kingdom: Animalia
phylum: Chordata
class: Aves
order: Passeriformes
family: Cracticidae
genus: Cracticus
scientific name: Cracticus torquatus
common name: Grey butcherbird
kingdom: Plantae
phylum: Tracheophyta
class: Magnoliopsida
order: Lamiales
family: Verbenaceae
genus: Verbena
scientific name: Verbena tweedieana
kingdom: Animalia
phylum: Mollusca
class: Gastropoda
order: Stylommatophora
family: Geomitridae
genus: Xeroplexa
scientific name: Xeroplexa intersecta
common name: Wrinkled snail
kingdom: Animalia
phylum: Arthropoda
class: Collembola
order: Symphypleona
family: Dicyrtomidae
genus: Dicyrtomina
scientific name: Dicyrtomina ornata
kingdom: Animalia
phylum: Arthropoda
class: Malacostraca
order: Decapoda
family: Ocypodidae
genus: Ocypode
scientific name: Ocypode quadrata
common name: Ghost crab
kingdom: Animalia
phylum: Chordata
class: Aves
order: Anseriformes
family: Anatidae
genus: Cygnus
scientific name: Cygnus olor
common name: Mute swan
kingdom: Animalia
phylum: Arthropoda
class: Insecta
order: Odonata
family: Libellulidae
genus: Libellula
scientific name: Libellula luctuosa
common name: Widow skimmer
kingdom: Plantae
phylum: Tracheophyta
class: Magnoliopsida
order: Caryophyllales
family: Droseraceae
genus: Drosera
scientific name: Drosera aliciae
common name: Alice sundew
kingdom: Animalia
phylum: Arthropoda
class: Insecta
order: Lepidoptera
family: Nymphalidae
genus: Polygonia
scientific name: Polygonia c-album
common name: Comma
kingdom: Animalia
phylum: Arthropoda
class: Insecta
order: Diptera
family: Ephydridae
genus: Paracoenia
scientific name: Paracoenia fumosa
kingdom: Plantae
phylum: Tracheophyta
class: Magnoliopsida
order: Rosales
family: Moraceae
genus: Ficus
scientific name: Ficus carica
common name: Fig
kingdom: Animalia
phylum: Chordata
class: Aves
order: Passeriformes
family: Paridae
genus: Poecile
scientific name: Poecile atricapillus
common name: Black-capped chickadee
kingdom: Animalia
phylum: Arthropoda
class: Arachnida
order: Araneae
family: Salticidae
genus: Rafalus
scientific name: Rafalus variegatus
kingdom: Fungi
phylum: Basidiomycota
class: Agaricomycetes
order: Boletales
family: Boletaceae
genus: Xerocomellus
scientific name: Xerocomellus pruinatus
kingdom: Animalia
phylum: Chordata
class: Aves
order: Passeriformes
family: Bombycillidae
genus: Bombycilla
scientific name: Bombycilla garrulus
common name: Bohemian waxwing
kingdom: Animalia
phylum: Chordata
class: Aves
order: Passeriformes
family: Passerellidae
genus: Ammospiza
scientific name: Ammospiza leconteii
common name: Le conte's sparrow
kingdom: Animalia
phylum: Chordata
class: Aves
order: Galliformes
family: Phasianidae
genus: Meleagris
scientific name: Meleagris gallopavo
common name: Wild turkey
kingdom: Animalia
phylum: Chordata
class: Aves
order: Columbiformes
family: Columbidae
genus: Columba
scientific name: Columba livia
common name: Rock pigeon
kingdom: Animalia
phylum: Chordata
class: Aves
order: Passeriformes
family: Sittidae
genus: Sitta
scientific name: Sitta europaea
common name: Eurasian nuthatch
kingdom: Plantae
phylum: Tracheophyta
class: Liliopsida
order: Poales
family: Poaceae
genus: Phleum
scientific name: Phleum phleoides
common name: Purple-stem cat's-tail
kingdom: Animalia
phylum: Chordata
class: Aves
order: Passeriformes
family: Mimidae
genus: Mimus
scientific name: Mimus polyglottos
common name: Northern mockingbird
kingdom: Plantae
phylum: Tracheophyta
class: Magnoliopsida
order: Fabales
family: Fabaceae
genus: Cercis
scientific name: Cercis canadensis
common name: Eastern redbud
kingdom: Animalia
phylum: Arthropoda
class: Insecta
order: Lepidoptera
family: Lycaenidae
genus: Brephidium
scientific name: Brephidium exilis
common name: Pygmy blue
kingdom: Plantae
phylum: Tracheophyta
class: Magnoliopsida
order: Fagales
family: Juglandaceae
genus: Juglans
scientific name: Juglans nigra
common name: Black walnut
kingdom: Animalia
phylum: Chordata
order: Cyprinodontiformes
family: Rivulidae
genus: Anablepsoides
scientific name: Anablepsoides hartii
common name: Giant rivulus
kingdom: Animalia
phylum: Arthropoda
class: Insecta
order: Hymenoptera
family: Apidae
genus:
▬▬▬▬▬▬▬▬▬▬
▸ GIVEN PROBLEM
Reproduce every line of the data above word for word, in the same order.

▸ SOLUTION TO THE EXERCISE
kingdom: Animalia
phylum: Chordata
class: Aves
order: Passeriformes
family: Cracticidae
genus: Cracticus
scientific name: Cracticus torquatus
common name: Grey butcherbird
kingdom: Plantae
phylum: Tracheophyta
class: Magnoliopsida
order: Lamiales
family: Verbenaceae
genus: Verbena
scientific name: Verbena tweedieana
kingdom: Animalia
phylum: Mollusca
class: Gastropoda
order: Stylommatophora
family: Geomitridae
genus: Xeroplexa
scientific name: Xeroplexa intersecta
common name: Wrinkled snail
kingdom: Animalia
phylum: Arthropoda
class: Collembola
order: Symphypleona
family: Dicyrtomidae
genus: Dicyrtomina
scientific name: Dicyrtomina ornata
kingdom: Animalia
phylum: Arthropoda
class: Malacostraca
order: Decapoda
family: Ocypodidae
genus: Ocypode
scientific name: Ocypode quadrata
common name: Ghost crab
kingdom: Animalia
phylum: Chordata
class: Aves
order: Anseriformes
family: Anatidae
genus: Cygnus
scientific name: Cygnus olor
common name: Mute swan
kingdom: Animalia
phylum: Arthropoda
class: Insecta
order: Odonata
family: Libellulidae
genus: Libellula
scientific name: Libellula luctuosa
common name: Widow skimmer
kingdom: Plantae
phylum: Tracheophyta
class: Magnoliopsida
order: Caryophyllales
family: Droseraceae
genus: Drosera
scientific name: Drosera aliciae
common name: Alice sundew
kingdom: Animalia
phylum: Arthropoda
class: Insecta
order: Lepidoptera
family: Nymphalidae
genus: Polygonia
scientific name: Polygonia c-album
common name: Comma
kingdom: Animalia
phylum: Arthropoda
class: Insecta
order: Diptera
family: Ephydridae
genus: Paracoenia
scientific name: Paracoenia fumosa
kingdom: Plantae
phylum: Tracheophyta
class: Magnoliopsida
order: Rosales
family: Moraceae
genus: Ficus
scientific name: Ficus carica
common name: Fig
kingdom: Animalia
phylum: Chordata
class: Aves
order: Passeriformes
family: Paridae
genus: Poecile
scientific name: Poecile atricapillus
common name: Black-capped chickadee
kingdom: Animalia
phylum: Arthropoda
class: Arachnida
order: Araneae
family: Salticidae
genus: Rafalus
scientific name: Rafalus variegatus
kingdom: Fungi
phylum: Basidiomycota
class: Agaricomycetes
order: Boletales
family: Boletaceae
genus: Xerocomellus
scientific name: Xerocomellus pruinatus
kingdom: Animalia
phylum: Chordata
class: Aves
order: Passeriformes
family: Bombycillidae
genus: Bombycilla
scientific name: Bombycilla garrulus
common name: Bohemian waxwing
kingdom: Animalia
phylum: Chordata
class: Aves
order: Passeriformes
family: Passerellidae
genus: Ammospiza
scientific name: Ammospiza leconteii
common name: Le conte's sparrow
kingdom: Animalia
phylum: Chordata
class: Aves
order: Galliformes
family: Phasianidae
genus: Meleagris
scientific name: Meleagris gallopavo
common name: Wild turkey
kingdom: Animalia
phylum: Chordata
class: Aves
order: Columbiformes
family: Columbidae
genus: Columba
scientific name: Columba livia
common name: Rock pigeon
kingdom: Animalia
phylum: Chordata
class: Aves
order: Passeriformes
family: Sittidae
genus: Sitta
scientific name: Sitta europaea
common name: Eurasian nuthatch
kingdom: Plantae
phylum: Tracheophyta
class: Liliopsida
order: Poales
family: Poaceae
genus: Phleum
scientific name: Phleum phleoides
common name: Purple-stem cat's-tail
kingdom: Animalia
phylum: Chordata
class: Aves
order: Passeriformes
family: Mimidae
genus: Mimus
scientific name: Mimus polyglottos
common name: Northern mockingbird
kingdom: Plantae
phylum: Tracheophyta
class: Magnoliopsida
order: Fabales
family: Fabaceae
genus: Cercis
scientific name: Cercis canadensis
common name: Eastern redbud
kingdom: Animalia
phylum: Arthropoda
class: Insecta
order: Lepidoptera
family: Lycaenidae
genus: Brephidium
scientific name: Brephidium exilis
common name: Pygmy blue
kingdom: Plantae
phylum: Tracheophyta
class: Magnoliopsida
order: Fagales
family: Juglandaceae
genus: Juglans
scientific name: Juglans nigra
common name: Black walnut
kingdom: Animalia
phylum: Chordata
order: Cyprinodontiformes
family: Rivulidae
genus: Anablepsoides
scientific name: Anablepsoides hartii
common name: Giant rivulus
kingdom: Animalia
phylum: Arthropoda
class: Insecta
order: Hymenoptera
family: Apidae
genus:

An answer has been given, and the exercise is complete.